リコール運動が発生…舛添都知事の親韓国路線が地方の過疎化を救う!?

舛添要一公式サイトより

 舛添要一都知事が就任から1年が経過した。1年間の舛添都政を検証してみると、石原・猪瀬路線と明らかに異なる独自色が打ち出されている。それが、東アジアを重視した都市外交政策だ。

 舛添都知事は就任以後、ロシアのソチやイギリス・ロンドンなどを相次いで視察している。これは2020年に開催予定の東京オリンピックの事前準備のためだが、舛添都知事が訪問した国には2008年にオリンピックを開催した中国や2018年に冬季オリンピックを開催予定の韓国なども含まれていた。

 保守系団体は舛添都知事の訪中・訪韓に反発。就任1年にあたる2月12日、リコール運動の解禁となるため、早速、リコール運動を開始している。リコールには13万人超の署名が必要となるため、実現は難しいとの見方が強い。とはいえ、リコール運動が起こったことは、今後の舛添都政に少なからず影響を与えるだろう。

 保守系団体が主張する「舛添都知事の親中・親韓路線」は都知事を解職させるほどの瑕疵にあたるだろうか? 石原都政でブレーンを務めた有識者はこう語る。

「中国や韓国、ロシアと領土問題を抱える我が国ですので、保守系の人たちは中国・韓国が関わると無条件に嫌悪感を露わにしがちです。近年になって中韓の国際的立場は向上し、世界の国々も中国・韓国の存在を重要視するようになっています。それでも、日本の方が国際的信用度は圧倒的に高く、いまでも日本に敬意を示す国が多い。だからこそ、日本は冷静にふるまい、根気よく世界の国々を説得して主張を広めるしかないのです」

年間30万人の観光客が対馬に

 年々、中国・韓国からの訪日外国人観光客は増加しているが、アベノミクスによる円安誘導でそれらは加速し大きな経済効果をもたらした。特に韓国人観光客なしでは成り立たない地方自治体がある。それが長崎県対馬市だ。

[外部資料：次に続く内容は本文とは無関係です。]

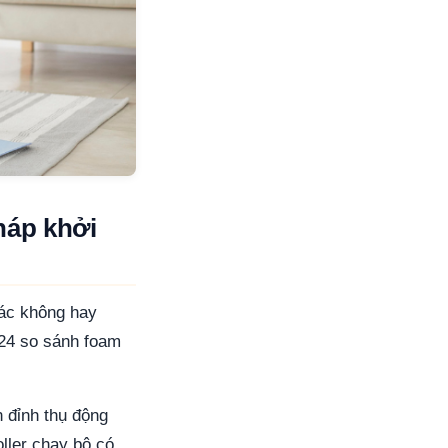
háp khởi
ác không hay
024 so sánh foam
 đỉnh thụ động
ller chạy bộ có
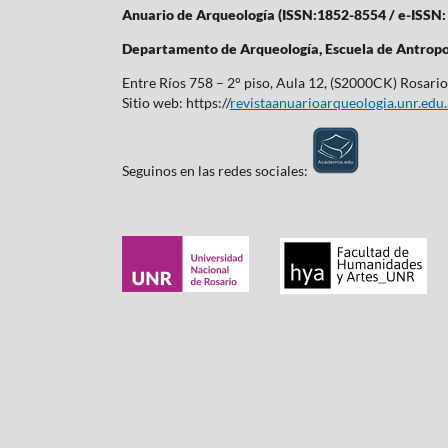
Anuario de Arqueología (ISSN:1852-8554 / e-ISSN:
Departamento de Arqueología,
Escuela de Antropo
Entre Ríos 758 – 2° piso, Aula 12, (S2000CK) Rosario
Sitio web: https://
revistaanuarioarqueologia.unr.edu.
Seguinos en las redes sociales:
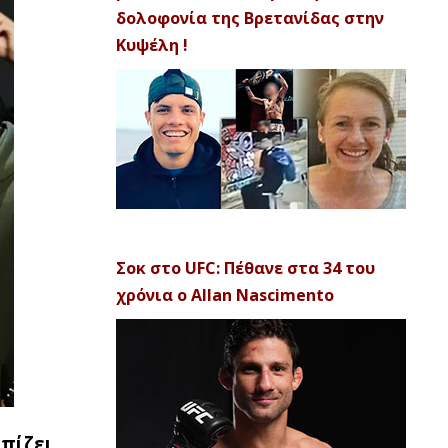
δολοφονία της Βρετανίδας στην
Κυψέλη !
Σοκ στο UFC: Πέθανε στα 34 του
χρόνια ο Allan Nascimento
πίζει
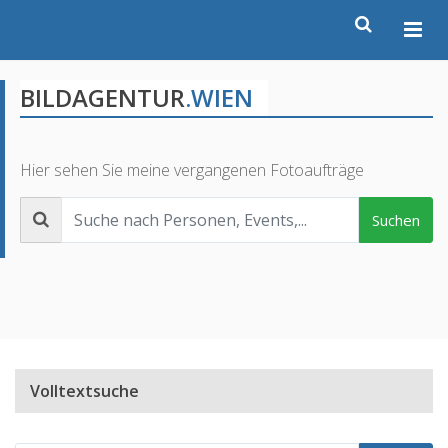
BILDAGENTUR
.WIEN
Hier sehen Sie meine vergangenen Fotoaufträge
Suchen
Volltextsuche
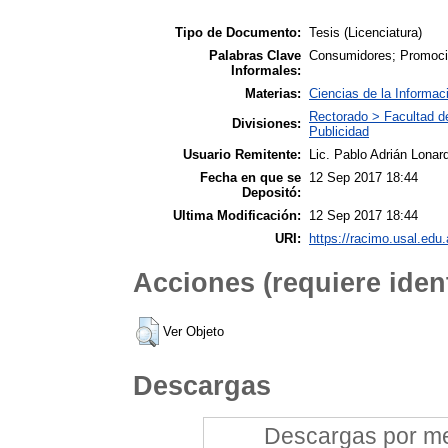
Tipo de Documento:
Tesis (Licenciatura)
Palabras Clave
Consumidores; Promoc
Informales:
Materias:
Ciencias de la Informac
Rectorado > Facultad d
Divisiones:
Publicidad
Usuario Remitente:
Lic. Pablo Adrián Lonard
Fecha en que se
12 Sep 2017 18:44
Depositó:
Ultima Modificación:
12 Sep 2017 18:44
URI:
https://racimo.usal.edu.
Acciones (requiere ident
Ver Objeto
Descargas
Descargas por mes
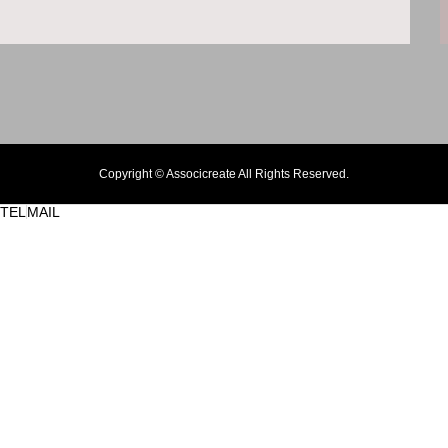
Copyright © Associcreate All Rights Reserved.
TEL
MAIL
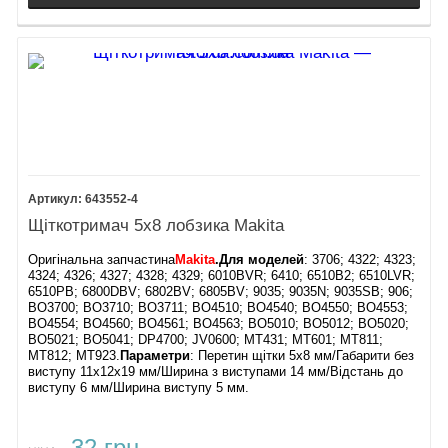
643552-4
Щіткотримач 5х8 лобзика Makita
Оригінальна запчастина
Makita
.
Для моделей
: 3706; 4322; 4323;
4324; 4326; 4327; 4328; 4329; 6010BVR; 6410; 6510B2; 6510LVR;
6510PB; 6800DBV; 6802BV; 6805BV; 9035; 9035N; 9035SB; 906;
BO3700; BO3710; BO3711; BO4510; BO4540; BO4550; BO4553;
BO4554; BO4560; BO4561; BO4563; BO5010; BO5012; BO5020;
BO5021; BO5041; DP4700; JV0600; MT431; MT601; MT811;
MT812; MT923.
Параметри
: Перетин щітки 5х8 мм/Габарити без
виступу 11х12х19 мм/Ширина з виступами 14 мм/Відстань до
виступу 6 мм/Ширина виступу 5 мм.
32 грн.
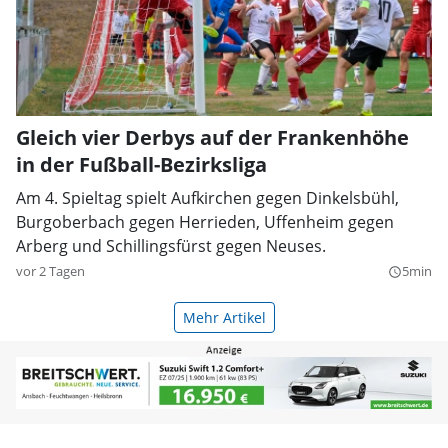
Gleich vier Derbys auf der Frankenhöhe
in der Fußball-Bezirksliga
Am 4. Spieltag spielt Aufkirchen gegen Dinkelsbühl,
Burgoberbach gegen Herrieden, Uffenheim gegen
Arberg und Schillingsfürst gegen Neuses.
vor 2 Tagen
5min
query_builder
Mehr Artikel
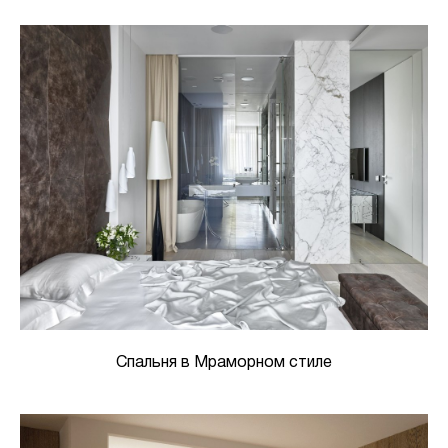
Спальня в Мраморном стиле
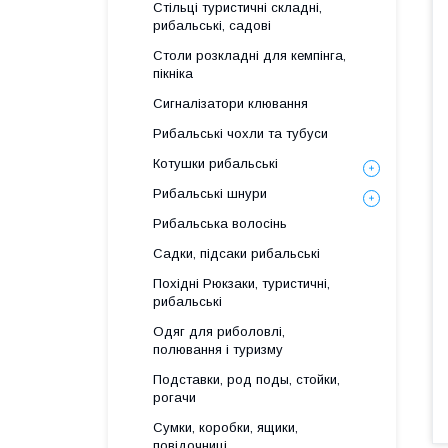
Стільці туристичні складні,
рибальські, садові
Столи розкладні для кемпінга,
пікніка
Сигналізатори клювання
Рибальські чохли та тубуси
Котушки рибальські
Рибальські шнури
Рибальська волосінь
Садки, підсаки рибальські
Похідні Рюкзаки, туристичні,
рибальські
Одяг для риболовлі,
полювання і туризму
Подставки, род поды, стойки,
рогачи
Сумки, коробки, ящики,
повідочниці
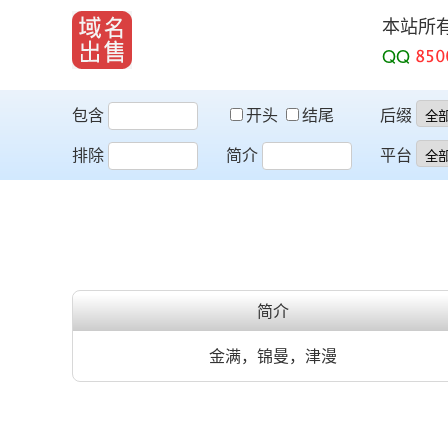
本站所
QQ
包含
开头
结尾
后缀
排除
简介
平台
简介
金满，锦曼，津漫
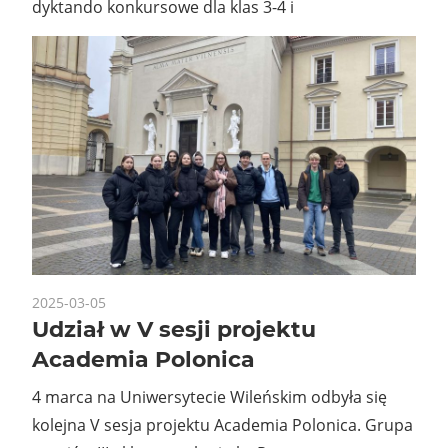
dyktando konkursowe dla klas 3-4 i
2025-03-05
Udział w V sesji projektu
Academia Polonica
4 marca na Uniwersytecie Wileńskim odbyła się
kolejna V sesja projektu Academia Polonica. Grupa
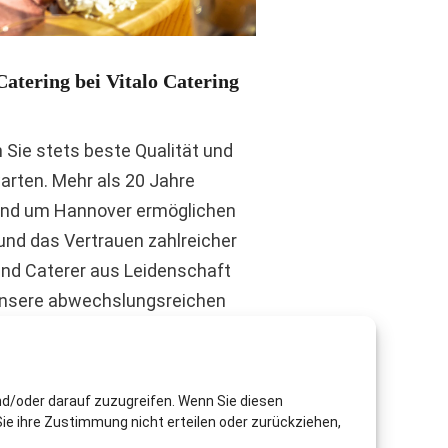
atering bei Vitalo Catering
n Sie stets beste Qualität und
arten. Mehr als 20 Jahre
 und um Hannover ermöglichen
und das Vertrauen zahlreicher
ind Caterer aus Leidenschaft
 unsere abwechslungsreichen
chkeiten für Sie zu einem
n zu lassen.
nd/oder darauf zuzugreifen. Wenn Sie diesen
ie ihre Zustimmung nicht erteilen oder zurückziehen,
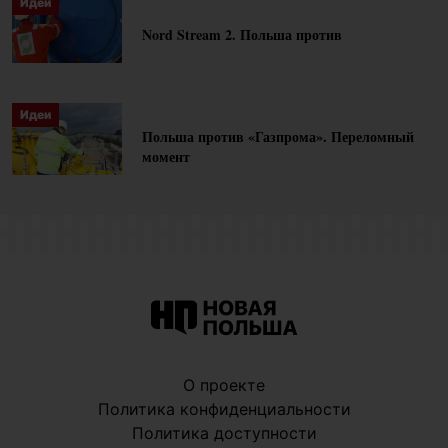
Идеи
в вопросах
Nord Stream 2. Польша против
регионального рынка
природного газа.
Идеи
Польша против «Газпрома». Переломный
момент
О проекте
Политика конфиденциальности
Политика доступности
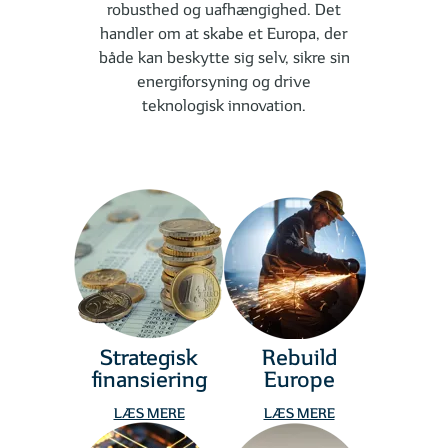
robusthed og uafhængighed. Det
handler om at skabe et Europa, der
både kan beskytte sig selv, sikre sin
energiforsyning og drive
teknologisk innovation.
Strategisk
Rebuild
finansiering
Europe
LÆS MERE
LÆS MERE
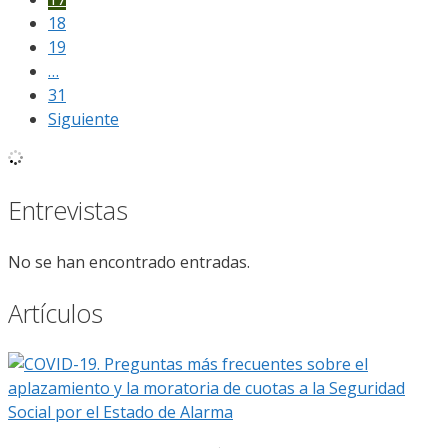
18
19
…
31
Siguiente
Entrevistas
No se han encontrado entradas.
Artículos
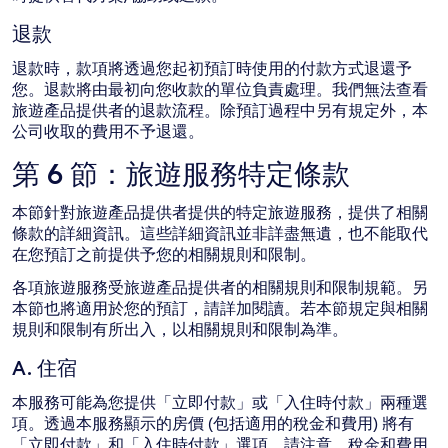
退款
退款時，款項將透過您起初預訂時使用的付款方式退還予
您。退款將由最初向您收款的單位負責處理。我們無法查看
旅遊產品提供者的退款流程。除預訂過程中另有規定外，本
公司收取的費用不予退還。
第 6 節：旅遊服務特定條款
本節針對旅遊產品提供者提供的特定旅遊服務，提供了相關
條款的詳細資訊。這些詳細資訊並非詳盡無遺，也不能取代
在您預訂之前提供予您的相關規則和限制。
各項旅遊服務受旅遊產品提供者的相關規則和限制規範。另
本節也將適用於您的預訂，請詳加閱讀。若本節規定與相關
規則和限制有所出入，以相關規則和限制為準。
A. 住宿
本服務可能為您提供「立即付款」或「入住時付款」兩種選
項。透過本服務顯示的房價 (包括適用的稅金和費用) 將有
「立即付款」和「入住時付款」選項。請注意，稅金和費用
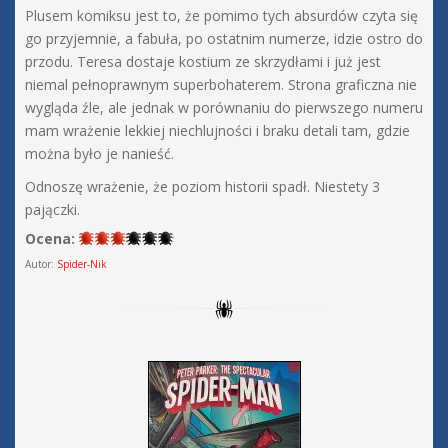
Plusem komiksu jest to, że pomimo tych absurdów czyta się
go przyjemnie, a fabuła, po ostatnim numerze, idzie ostro do
przodu. Teresa dostaje kostium ze skrzydłami i już jest
niemal pełnoprawnym superbohaterem. Strona graficzna nie
wygląda źle, ale jednak w porównaniu do pierwszego numeru
mam wrażenie lekkiej niechlujności i braku detali tam, gdzie
można było je nanieść.
Odnoszę wrażenie, że poziom historii spadł. Niestety 3
pajączki.
Ocena:
Autor:
Spider-Nik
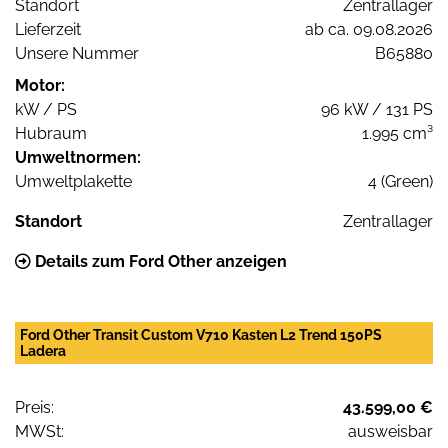
Standort
Zentrallager
Lieferzeit
ab ca. 09.08.2026
Unsere Nummer
B65880
Motor:
kW / PS
96 kW / 131 PS
Hubraum
1.995 cm³
Umweltnormen:
Umweltplakette
4 (Green)
Standort
Zentrallager
Details zum Ford Other anzeigen
Ford Other Transit Custom V710 Kasten L2 Trend 150PS
Ladera
Preis:
43.599,00 €
MWSt:
ausweisbar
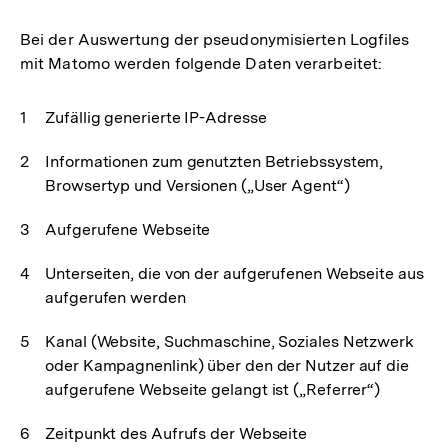
Bei der Auswertung der pseudonymisierten Logfiles
mit Matomo werden folgende Daten verarbeitet:
Zufällig generierte IP-Adresse
Informationen zum genutzten Betriebssystem,
Browsertyp und Versionen („User Agent“)
Aufgerufene Webseite
Unterseiten, die von der aufgerufenen Webseite aus
aufgerufen werden
Kanal (Website, Suchmaschine, Soziales Netzwerk
oder Kampagnenlink) über den der Nutzer auf die
aufgerufene Webseite gelangt ist („Referrer“)
Zeitpunkt des Aufrufs der Webseite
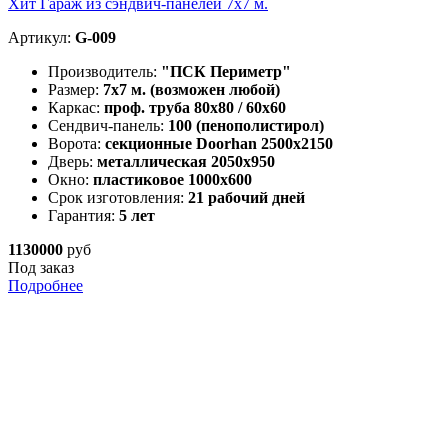
Хит
Гараж из сэндвич-панелей 7х7 м.
Артикул:
G-009
Производитель:
"ПСК Периметр"
Размер:
7х7 м. (возможен любой)
Каркас:
проф. труба 80х80 / 60х60
Сендвич-панель:
100 (пенополистирол)
Ворота:
секционные Doorhan 2500х2150
Дверь:
металлическая 2050х950
Окно:
пластиковое 1000х600
Срок изготовления:
21 рабочий дней
Гарантия:
5 лет
1130000
руб
Под заказ
Подробнее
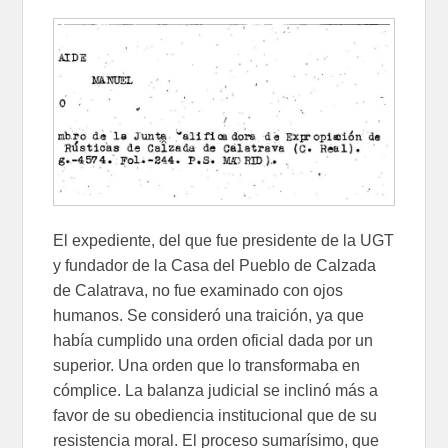
El expediente, del que fue presidente de la UGT
y fundador de la Casa del Pueblo de Calzada
de Calatrava, no fue examinado con ojos
humanos. Se consideró una traición, ya que
había cumplido una orden oficial dada por un
superior. Una orden que lo transformaba en
cómplice. La balanza judicial se inclinó más a
favor de su obediencia institucional que de su
resistencia moral. El proceso sumarísimo, que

 長崎県対馬市は韓国第二の都市・釜山とは約50キロメートルしか離れていない。文字通り、目と鼻の先にある。対馬と釜山の間には国際フェリーが毎日運航しており、年間30万人の韓国人観光客がやって来る。

「対馬に韓国人観光客が増えたのは、小泉構造改革の特区制度に認定された2003年からです。これにより韓国から対馬への渡航にビザが必要なくなったので手軽な外国旅行として韓国人から人気が出たのです。韓国人観光客はあっという間に10万人を突破し、過疎化の進む対馬にとって大きな経済効果を生んでいます。韓国人観光客なしでは、対馬島民は生きていけません」(対馬市市議会議員)

 対馬の中心市街地である厳原を歩けば、そこかしこで韓国人観光客を目撃できる。ネットでは、こうした光景を『対馬が韓国に占領されている!』と扇情的に書かれることも珍しくない。対馬への年間観光客は、韓国人が約30万。日本人は約1万人。約30倍もの差がある。韓国人観光客が目立つのは当たり前なのだ。先の有識者も長崎県の現状をこう説明する。

「中国漁船が尖閣諸島や小笠原諸島近海を侵犯したことは大きな話題になりましたが、実は長崎県の方が事態は深刻なのです。あまり報道されていませんが、五島列島でも中国漁船の領海侵犯が頻発しています。これらは過疎の島がターゲットなのです。そういう意味で、離島の経済を活性化させて過疎化させない仕組みを考えなければ日本の国土は守れません。韓国人観光客の落とす金で支えられているとはいえ、対馬は日本国民が生活している。それが領土を守ることにつながっているのです。私は舛添都政の親アジア戦略に必ずしも賛成していませんが、韓国との友好関係を深めることで離島を守る効果はあったと考えます」

 第二次安倍改造内閣は疲弊する地方にアベノミクスを浸透させようと“ローカルアベノミクス”を打ち出しているが、その恩恵は離島に届いていない。本来、対馬は日本の国土なのだから日本人が観光に行ったり、産業を興して対馬経済に貢献するのが最善策である。それがわかっていながら、対馬への日本人観光客は増える兆しが見えない。韓国人観光客に依存するしかないのだ。

 東京と対馬、遠く離れた地で交錯する韓国との関係。オリンピックを間近に控え、日本は東アジア諸国と融和を選ぶのか? それとも対立を選ぶのか? まるで『イソップ寓話』の北風と太陽のような話だが、総理大臣や都知事、そして主権者である私たちはどのような判断を下すべきなのだろうか。